[Saved data entries]
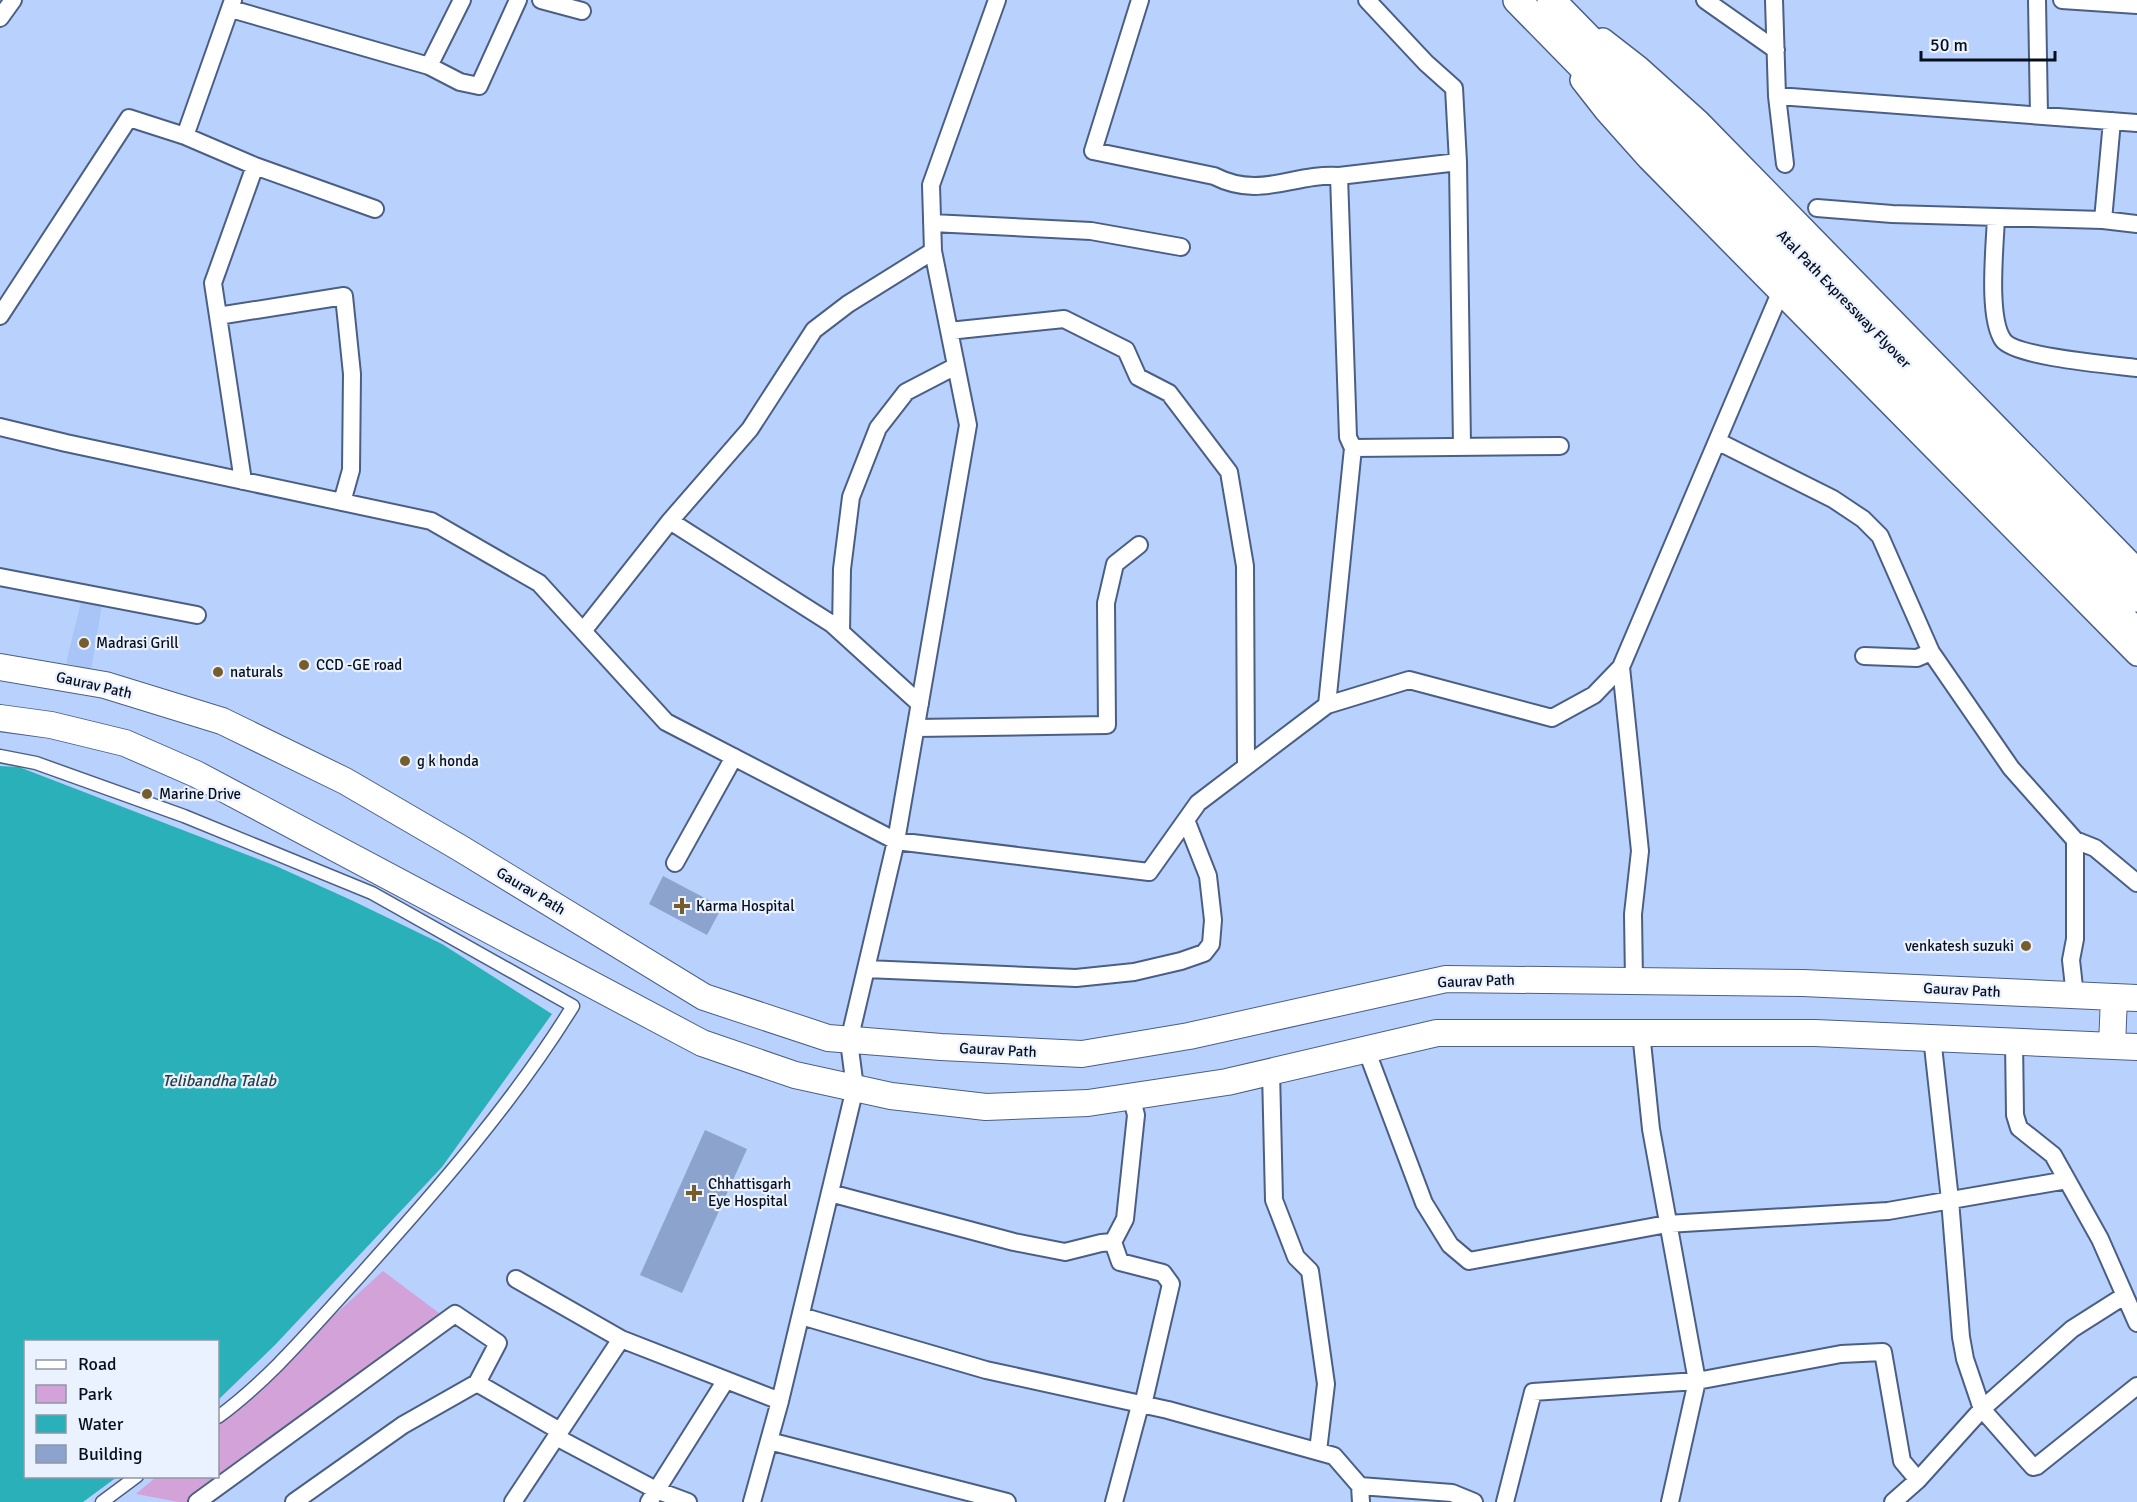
<svg xmlns="http://www.w3.org/2000/svg" width="2137" height="1502" font-family="Signika,sans-serif">
<rect width="100%" height="100%" fill="#b9d1fd"/>
<path fill="#a9c4f6" d="M81,602L102,605L91,670L66,663Z"/>
<path fill="#d2a2d9" d="M383,1271L439,1313L326,1405L201,1502H179L136,1494L156,1477L218,1476V1421Z"/>
<path fill="#2ab0b9" d="M0,766L19,767L276,866L351,900L442,944L552,1014L442,1167L275,1345L218,1400V1342H26V1476L117,1477L83,1502H0Z"/>
<path fill="#8ca3cd" d="M663,876L722,907L707,935L649,904Z
M705,1130L747,1149L682,1293L640,1275Z"/>
<g fill="none" stroke-linecap="round" stroke-linejoin="round">
<defs>
<path id="pedestrian" d="M0,756L36,763L184,816L372,893L573,1006C512,1105 434,1193 356,1280C312,1328 270,1379 218,1417
M102,1502L137,1476"/>
<path id="minor" d="M541,0L582,11
M1140,0L1093,151L1214,176C1261,200 1292,173 1339,176L1458,162
M1367,0L1426,63L1454,88L1458,162L1462,446
M1705,0L1776,50
M1774,0L1777,96L1785,164
M2037,0L2039,115
M2062,0L2137,5
M231,9L429,66L460,82L479,86L518,0
M0,18L13,0
M429,66L462,0
M1777,96L2137,123
M185,136L233,0
M1817,208L1892,214L2103,220L2137,224
M1996,217C1995,246 1987,317 2003,340C2015,357 2113,365 2137,368
M2103,220L2112,121
M932,223L1091,231L1181,247
M0,316L129,118L185,136L255,166L375,209
M218,316L344,296L352,374L351,470L342,502
M949,331L1064,319L1126,350L1138,377L1169,393L1229,472L1245,566L1246,766
M0,427L66,443L431,521L539,583L666,722L896,841L1149,872L1198,803L1327,705L1409,680L1552,718L1594,695L1621,667L1780,293
M1717,441L1833,499L1863,519L1880,536L1931,652L2011,768L2075,840L2095,848L2137,883
M1353,448L1560,446
M243,481L213,283L255,166
M670,521L832,624L920,704
M0,577L197,615
M583,631L670,521L750,429L814,330L848,304L933,251
M841,632L842,569L851,497L878,428L906,392L956,366
M1864,656L1917,658L1931,652
M1621,667L1640,851L1633,914L1634,981
M1327,705L1353,448L1348,437L1339,176
M916,728L1107,725L1106,603L1115,564L1139,545
M2075,840V939L2071,960L2075,996
M675,863L734,757
M866,969L1076,978L1134,972L1181,961L1204,953L1211,944L1213,920L1208,876L1186,820
M1641,1032L1651,1129L1697,1381L1670,1502
M1932,1037L1950,1200L1961,1337L1965,1359L1982,1409L2033,1467L2037,1466L2137,1386
M2014,1041L2015,1115L2019,1128L2053,1155L2067,1180
M1366,1049L1424,1203L1450,1245L1469,1261L1667,1224L1888,1211L2067,1180L2100,1239L2137,1323
M1271,1071L1274,1200L1296,1257L1310,1271L1326,1384L1318,1451
M830,1193L1014,1242L1065,1252L1101,1243L1113,1242L1120,1262L1163,1273L1171,1284L1143,1405L1139,1409L1114,1502
M1113,1242L1125,1219L1136,1115L1131,1096
M516,1279L621,1339L780,1401
M801,1316L986,1370L1168,1410L1334,1456L1360,1486L1361,1502
M556,1437L656,1490L688,1502
M769,1441L1007,1502
M1360,1486L1452,1493L1474,1502
M197,1502L455,1314L498,1343L477,1383
M294,1502L403,1425L477,1383L560,1431
M513,1502L621,1339
M649,1502L726,1380
M752,1502L780,1401L855,1088L849,1041L896,841L968,425L933,251L931,185L997,0
M1505,1502L1533,1392L1697,1381L1841,1354L1883,1352L1902,1461L1918,1480
M1893,1502L1918,1480L1982,1409L2072,1329L2124,1296"/>
<path id="tertiary" d="M1603,39L1639,67L1699,121L2137,569
M1581,80L1606,112L1648,159L2137,655"/>
<path id="primary" d="M0,667L105,685L222,721L345,781L460,848L704,997L828,1038L941,1047L1082,1054L1189,1036L1446,979L1803,983L2137,998
M0,718L51,725L125,743L196,774L702,1043L795,1075L891,1096L986,1107L1088,1103L1227,1082L1437,1033H1815L2137,1047
M2112,1046L2114,997"/>
<path id="trunk" d="M1517,0L2137,633
M1551,0L2137,598"/>
</defs>
<use href="#pedestrian" stroke="#4b5f85" stroke-width="15"/>
<use href="#minor" stroke="#4b5f85" stroke-width="20"/>
<use href="#tertiary" stroke="#4b5f85" stroke-width="24"/>
<use href="#primary" stroke="#4b5f85" stroke-width="28"/>
<use href="#trunk" stroke="#4b5f85" stroke-width="30"/>
<use href="#pedestrian" stroke="#fff" stroke-width="12"/>
<use href="#minor" stroke="#fff" stroke-width="16"/>
<use href="#tertiary" stroke="#fff" stroke-width="21"/>
<use href="#primary" stroke="#fff" stroke-width="26"/>
<use href="#trunk" stroke="#fff" stroke-width="27"/>
</g>
<g fill="#765d2e" stroke="#eaf1ff" stroke-width="2">
<circle cx="84" cy="643" r="6"/>
<circle cx="304" cy="665" r="6"/>
<circle cx="218" cy="672" r="6"/>
<circle cx="405" cy="761" r="6"/>
<circle cx="147" cy="794" r="6"/>
<path d="M679 897h6v6h6v6h-6v6h-6v-6h-6v-6h6z"/>
<circle cx="2026" cy="946" r="6"/>
<path d="M691 1184h6v6h6v6h-6v6h-6v-6h-6v-6h6z"/>
</g>
<g text-anchor="middle" dominant-baseline="central" stroke-width="4.5" stroke-linejoin="round" paint-order="stroke">
<g font-size="15" fill="#070e1d" stroke="#eaf1ff">
<text transform="translate(1844 299) rotate(46)">Atal Path Expressway Flyover</text>
<text transform="translate(94 685) rotate(13)">Gaurav Path</text>
<text transform="translate(531 891) rotate(31)">Gaurav Path</text>
<text transform="translate(1476 981) rotate(-2)">Gaurav Path</text>
<text transform="translate(1962 990) rotate(3)">Gaurav Path</text>
<text transform="translate(998 1050) rotate(3)">Gaurav Path</text>
</g>
<g font-size="15" fill="#070e1d" stroke="#eaf1ff" text-anchor="start">
<text x="96" y="643">Madrasi Grill</text>
<text x="316" y="665">CCD -GE road</text>
<text x="230" y="672">naturals</text>
<text x="417" y="761">g k honda</text>
<text x="159" y="794">Marine Drive</text>
<text x="696" y="906">Karma Hospital</text>
<text x="2014" y="946" text-anchor="end">venkatesh suzuki</text>
<text x="708" y="1184">Chhattisgarh<tspan x="708" dy="17">Eye Hospital</tspan></text>
</g>
<g font-size="16" font-style="italic" fill="#264143" stroke="#eaf1ff">
<text x="219" y="1081">Telibandha Talab</text>
</g>
</g>
<rect x="24" y="1340" width="195" height="138" fill="#eaf1ff" stroke="#8f96a5" stroke-width="1.5"/>
<rect x="36" y="1360" width="30" height="9" fill="#ffffff" stroke="#8f96a5" stroke-width="1.5"/>
<text x="78" y="1370" font-size="18" fill="#070e1d">Road</text>
<rect x="36" y="1385" width="30" height="18" fill="#d2a2d9" stroke="#8f96a5" stroke-width="1.5"/>
<text x="78" y="1400" font-size="18" fill="#070e1d">Park</text>
<rect x="36" y="1415" width="30" height="18" fill="#2ab0b9" stroke="#8f96a5" stroke-width="1.5"/>
<text x="78" y="1430" font-size="18" fill="#070e1d">Water</text>
<rect x="36" y="1445" width="30" height="18" fill="#8ca3cd" stroke="#8f96a5" stroke-width="1.5"/>
<text x="78" y="1460" font-size="18" fill="#070e1d">Building</text>
<path d="M1921 51v9h134v-9" fill="none" stroke="#070e1d" stroke-width="3"/>
<text x="1930" y="51" font-size="18" fill="#070e1d" stroke="#eaf1ff" stroke-width="4.5" paint-order="stroke">50 m</text>
</svg>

Your goal
Reproduce every line above containing "rotate".

Task response
<text transform="translate(1844 299) rotate(46)">Atal Path Expressway Flyover</text>
<text transform="translate(94 685) rotate(13)">Gaurav Path</text>
<text transform="translate(531 891) rotate(31)">Gaurav Path</text>
<text transform="translate(1476 981) rotate(-2)">Gaurav Path</text>
<text transform="translate(1962 990) rotate(3)">Gaurav Path</text>
<text transform="translate(998 1050) rotate(3)">Gaurav Path</text>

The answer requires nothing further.